_Extract_.

■ ■ ■ ■

Members of fledgling Health Corps help at vaccine clinics, target disparities in Delaware
Members of fledgling Health Corps help at vaccine clinics, target disparities in Delaware
Barrish, C 2021, ‘Members of fledgling Health Corps help at vaccine clinics, target disparities in Delaware’, WHYY, 16 August, accessed https://whyy.org/articles/members-of-fledgling-health-corps-help-at-vaccine-clinics-target-disparities-in-delaware/.
Aliyah Gwathney holds a clipboard and fires off a series of questions to the people who enter the Westside Family Healthcare clinic in Wilmington for coronavirus vaccinations.
Have they had fevers or other COVID-19 symptoms in recent days?
Are they feeling sick?
Which vaccine do they want — Moderna or Pfizer?
The 21-year-old Gwathney is going into the occupational health field, but for now she’s part of the 10-member National Health Corps Delaware.
It’s a pilot program for northern Delaware that aims to assist with reducing longstanding health disparities among low-income people, including issues exacerbated by the pandemic. The Health Corps, part of AmericaCorps, also operates in Philadelphia, Pittsburgh, New York, Chicago, Florida, and San Francisco.
Delaware’s members, who get paid $15 an hour from New Castle County’s federal coronavirus relief funds, are assigned to Westside, the ChristianaCare health system, and Lutheran Community Services. They provide translation services at vaccination sites, assist with social media campaigns, participate in community outreach efforts, conduct research, and more.
Gwathney works at Westside, which serves a mostly Latino population at its west Wilmington office. The area has a below-average vaccination rate.
Beyond screening and filling out paperwork, Gwathney is a sounding board for the 200 to 300 patients who descend on Westside once a week to be served by it’s so-called “vaccine strike team.”
“I also provide patient education,’’ Gwathney told a WHYY reporter this week during a brief lull in the steady parade of patients. “So if they have any questions about the difference in vaccines and just any concerns, I’m there to help them with that as well.”
She also alleviates last-second reluctance.
“I’ve had a couple of people that were hesitant,’’ Gwathney said. “They’ll ask me if I’m vaccinated, and then they will ask me, you know, ‘Which one’s better? What is the effectiveness rate?’”

■ ■ ■ ■

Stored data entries
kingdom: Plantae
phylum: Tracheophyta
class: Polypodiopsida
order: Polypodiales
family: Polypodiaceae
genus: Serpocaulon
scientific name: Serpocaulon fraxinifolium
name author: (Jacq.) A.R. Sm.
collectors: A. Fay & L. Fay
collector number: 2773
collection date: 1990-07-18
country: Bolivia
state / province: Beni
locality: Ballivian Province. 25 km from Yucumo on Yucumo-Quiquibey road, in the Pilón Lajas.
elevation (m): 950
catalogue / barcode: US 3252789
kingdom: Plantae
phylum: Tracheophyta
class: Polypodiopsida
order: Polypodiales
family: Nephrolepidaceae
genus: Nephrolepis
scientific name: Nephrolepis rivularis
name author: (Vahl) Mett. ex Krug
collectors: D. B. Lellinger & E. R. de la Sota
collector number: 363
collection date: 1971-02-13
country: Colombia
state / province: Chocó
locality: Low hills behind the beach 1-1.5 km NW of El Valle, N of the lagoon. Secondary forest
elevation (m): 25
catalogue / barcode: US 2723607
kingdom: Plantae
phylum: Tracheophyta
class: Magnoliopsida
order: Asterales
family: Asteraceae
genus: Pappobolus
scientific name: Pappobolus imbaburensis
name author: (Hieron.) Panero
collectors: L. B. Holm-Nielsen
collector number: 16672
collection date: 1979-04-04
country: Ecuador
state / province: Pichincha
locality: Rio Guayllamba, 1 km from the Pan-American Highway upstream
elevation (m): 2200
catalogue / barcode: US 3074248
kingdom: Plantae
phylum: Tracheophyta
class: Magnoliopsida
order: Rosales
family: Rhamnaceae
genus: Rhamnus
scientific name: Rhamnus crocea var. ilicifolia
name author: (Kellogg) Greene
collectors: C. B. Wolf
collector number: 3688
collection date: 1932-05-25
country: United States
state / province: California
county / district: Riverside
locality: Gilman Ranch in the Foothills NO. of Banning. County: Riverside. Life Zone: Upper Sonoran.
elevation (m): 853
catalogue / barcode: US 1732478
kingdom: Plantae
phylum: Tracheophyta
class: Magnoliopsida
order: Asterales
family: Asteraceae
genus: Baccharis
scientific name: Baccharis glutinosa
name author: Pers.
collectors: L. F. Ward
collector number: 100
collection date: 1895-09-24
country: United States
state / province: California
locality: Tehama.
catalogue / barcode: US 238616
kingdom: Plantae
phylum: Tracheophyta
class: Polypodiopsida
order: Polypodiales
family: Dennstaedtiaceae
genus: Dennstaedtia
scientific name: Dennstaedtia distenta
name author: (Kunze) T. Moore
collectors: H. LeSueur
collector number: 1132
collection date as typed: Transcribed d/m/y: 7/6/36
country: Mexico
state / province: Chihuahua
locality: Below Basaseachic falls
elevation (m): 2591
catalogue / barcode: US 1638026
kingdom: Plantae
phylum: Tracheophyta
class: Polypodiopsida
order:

■ ■ ■ ■

According to the article on the Delaware Health Corps, how much are the Delaware members paid, and where does that money come from? The listing isn't needed and can be ignored.

They are paid $15 an hour from New Castle County's federal coronavirus relief funds.